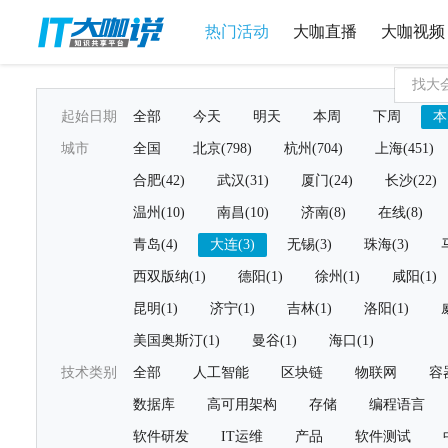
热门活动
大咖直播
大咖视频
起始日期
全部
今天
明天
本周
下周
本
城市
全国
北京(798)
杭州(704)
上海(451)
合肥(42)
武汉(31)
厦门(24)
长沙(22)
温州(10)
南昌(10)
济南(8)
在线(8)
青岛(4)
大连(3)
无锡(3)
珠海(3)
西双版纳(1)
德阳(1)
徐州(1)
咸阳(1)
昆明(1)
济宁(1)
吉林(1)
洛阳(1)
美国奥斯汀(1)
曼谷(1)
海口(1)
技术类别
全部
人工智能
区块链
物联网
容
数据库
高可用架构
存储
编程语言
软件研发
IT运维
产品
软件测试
■ ■ ■ ■ ■
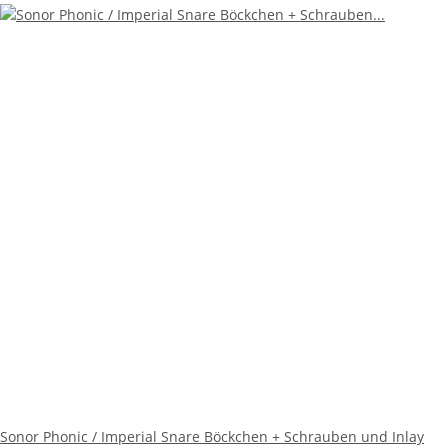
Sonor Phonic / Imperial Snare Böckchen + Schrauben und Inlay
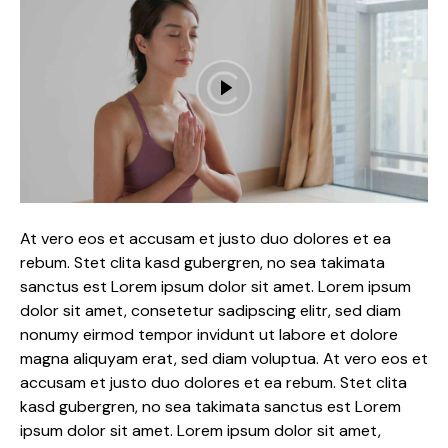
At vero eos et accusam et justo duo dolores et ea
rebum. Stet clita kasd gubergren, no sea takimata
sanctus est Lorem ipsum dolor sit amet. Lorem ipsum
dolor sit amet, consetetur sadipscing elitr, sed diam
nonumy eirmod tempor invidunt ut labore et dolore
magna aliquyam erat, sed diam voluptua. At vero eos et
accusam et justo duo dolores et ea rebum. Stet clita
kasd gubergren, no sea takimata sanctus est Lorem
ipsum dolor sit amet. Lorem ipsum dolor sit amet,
■ ■ ■ ■ ■
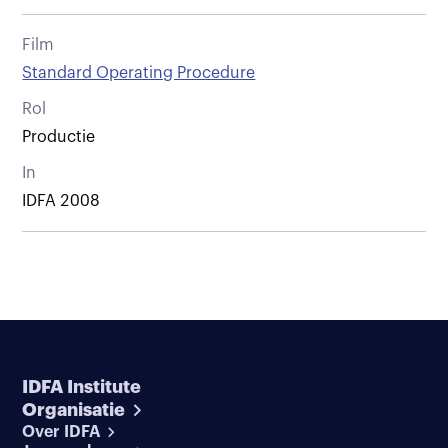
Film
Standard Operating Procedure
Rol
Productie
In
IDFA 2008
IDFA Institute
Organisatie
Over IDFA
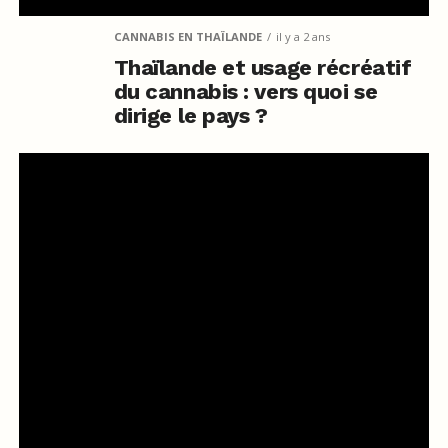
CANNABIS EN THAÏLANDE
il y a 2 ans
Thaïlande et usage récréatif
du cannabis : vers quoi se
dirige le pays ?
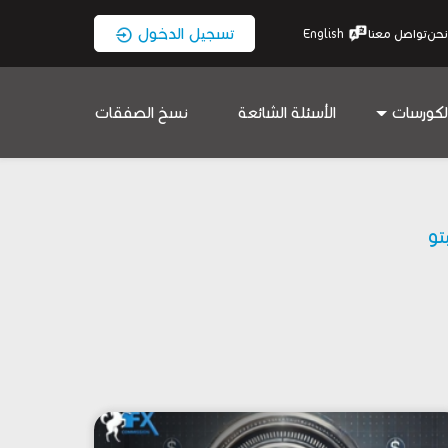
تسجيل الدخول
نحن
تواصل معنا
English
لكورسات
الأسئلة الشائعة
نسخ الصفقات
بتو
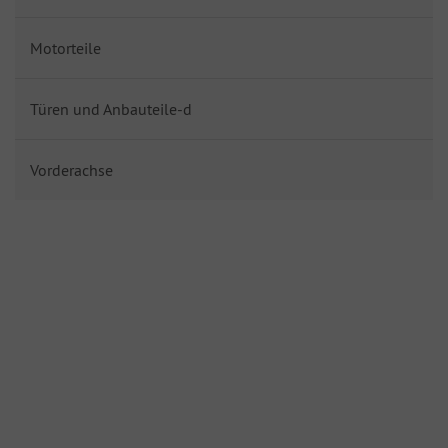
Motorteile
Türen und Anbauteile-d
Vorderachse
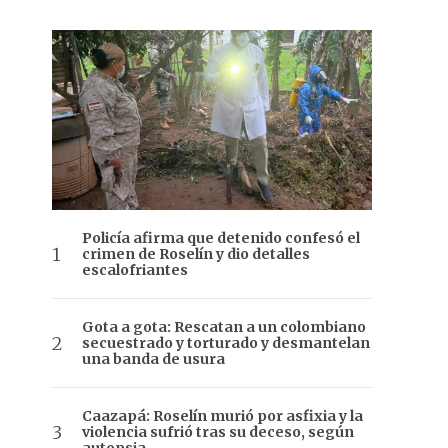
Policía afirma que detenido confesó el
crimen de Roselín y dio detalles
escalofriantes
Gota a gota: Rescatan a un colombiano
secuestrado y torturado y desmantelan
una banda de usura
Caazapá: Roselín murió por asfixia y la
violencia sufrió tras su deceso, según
■ ■ ■ ■ ■
* [PROBLEM TO WORK ON]:
Count the lines in the items above that contain the word "clita", and reply with only the number.

* [EXERCISE ANSWER]:
2